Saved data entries
··········

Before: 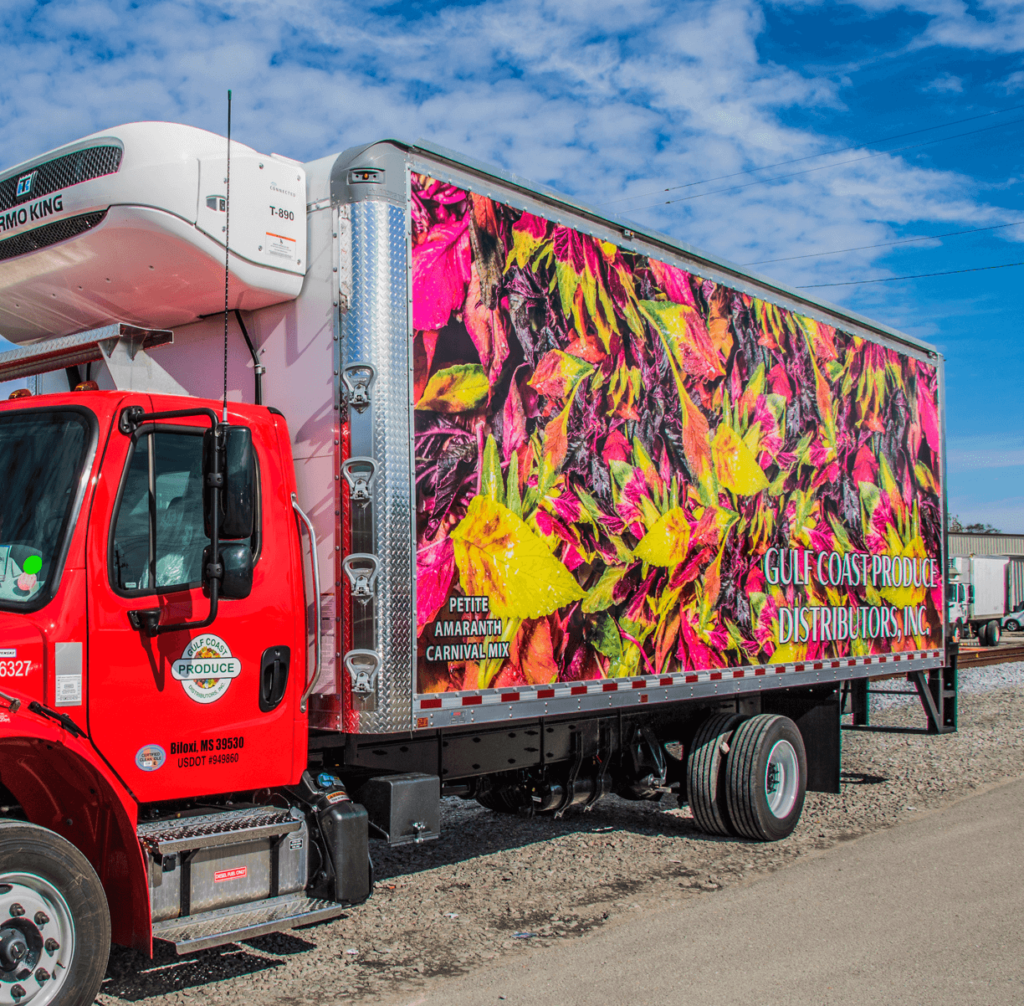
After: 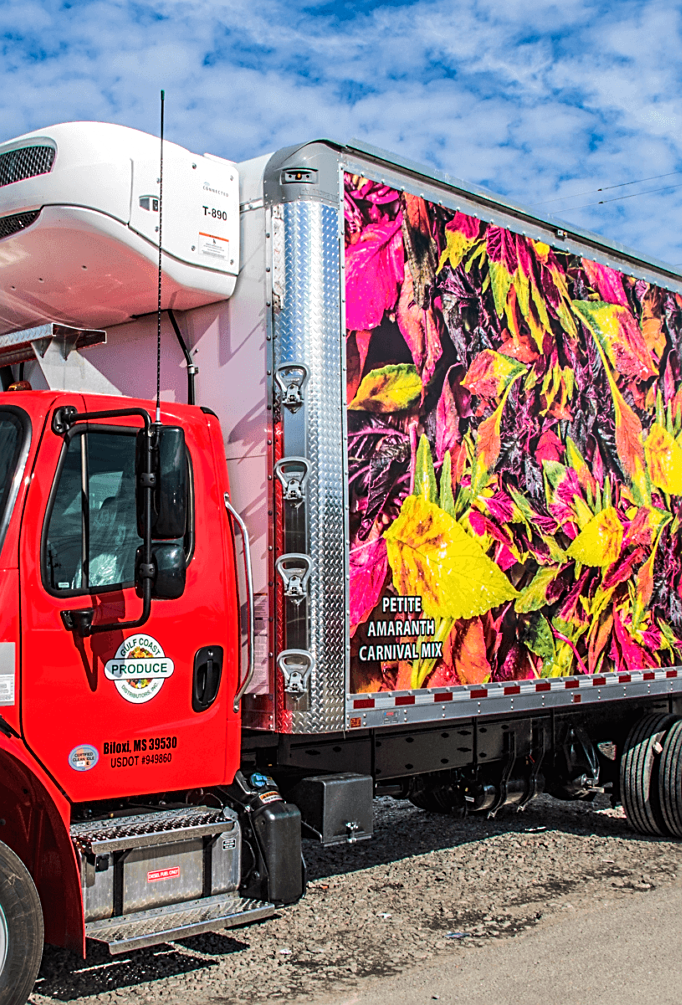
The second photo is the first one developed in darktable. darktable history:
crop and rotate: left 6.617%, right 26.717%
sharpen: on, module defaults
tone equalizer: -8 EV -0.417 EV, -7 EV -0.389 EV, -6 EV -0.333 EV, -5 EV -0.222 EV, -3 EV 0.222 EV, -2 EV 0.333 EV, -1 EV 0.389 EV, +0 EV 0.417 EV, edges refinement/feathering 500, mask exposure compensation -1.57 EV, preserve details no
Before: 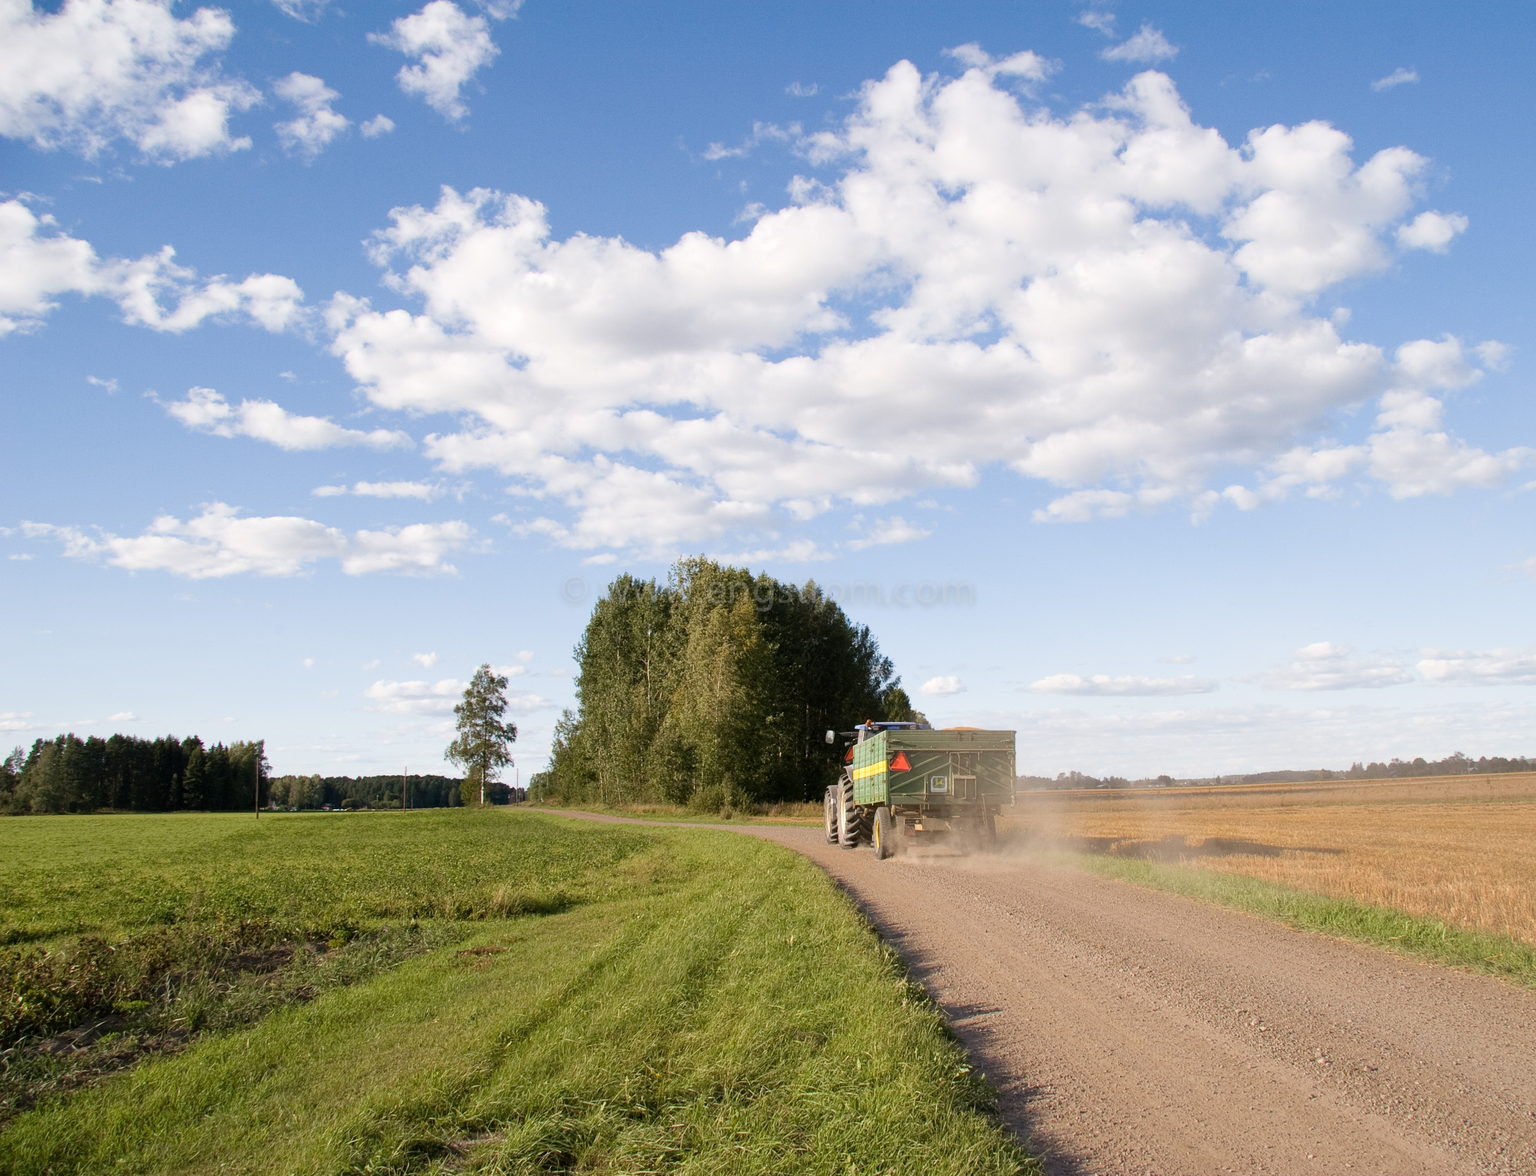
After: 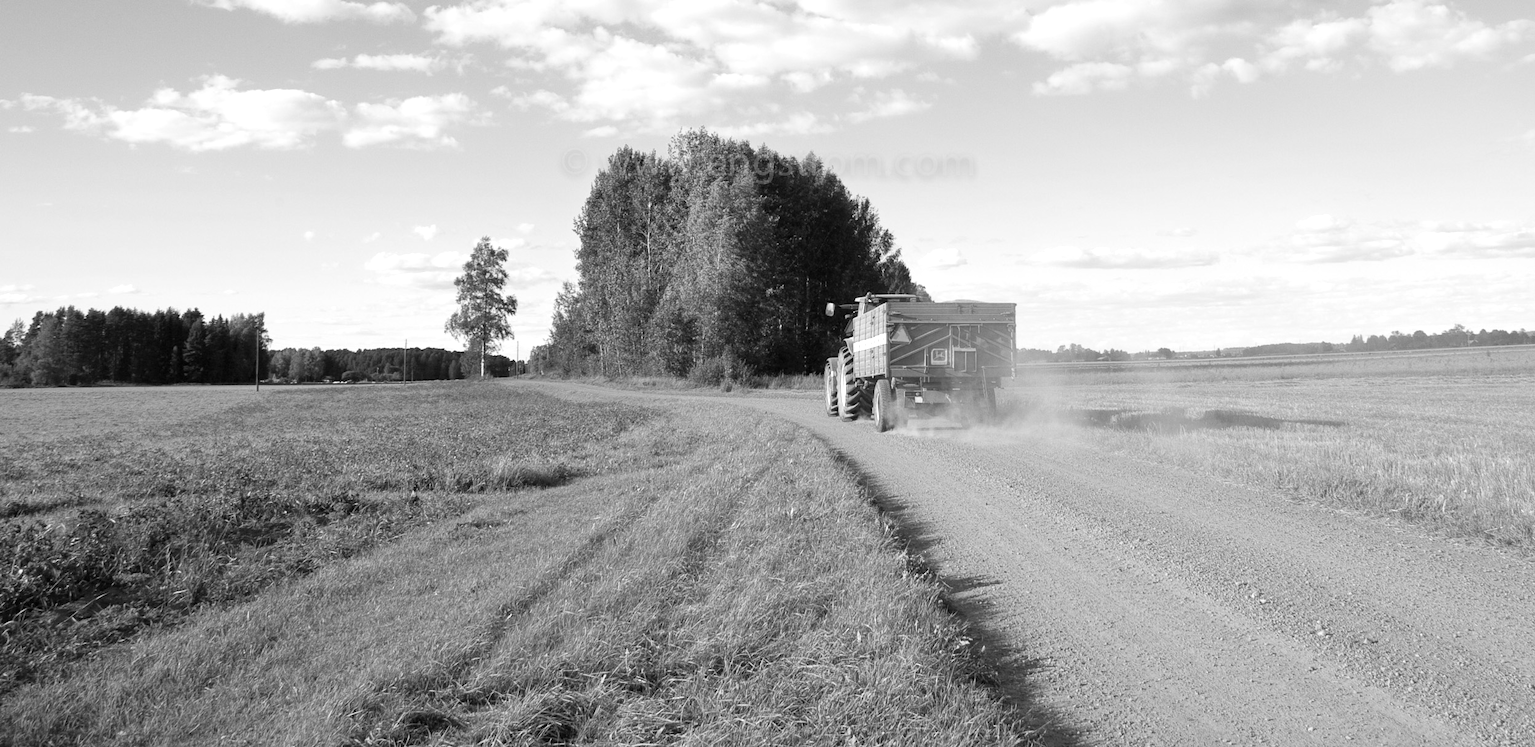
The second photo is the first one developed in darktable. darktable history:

··········

TASK GOAL
Rename "darktable history" to "edit log" wherever it appears in the items above and write them out again with nothing else changed. Leave the pictures out.

ANSWER FOR THIS EXERCISE
Before: 
After: 
The second photo is the first one developed in darktable. edit log:
crop and rotate: left 6.617%, right 26.717%
sharpen: on, module defaults
tone equalizer: -8 EV -0.417 EV, -7 EV -0.389 EV, -6 EV -0.333 EV, -5 EV -0.222 EV, -3 EV 0.222 EV, -2 EV 0.333 EV, -1 EV 0.389 EV, +0 EV 0.417 EV, edges refinement/feathering 500, mask exposure compensation -1.57 EV, preserve details no
Before: 
After: 
The second photo is the first one developed in darktable. edit log:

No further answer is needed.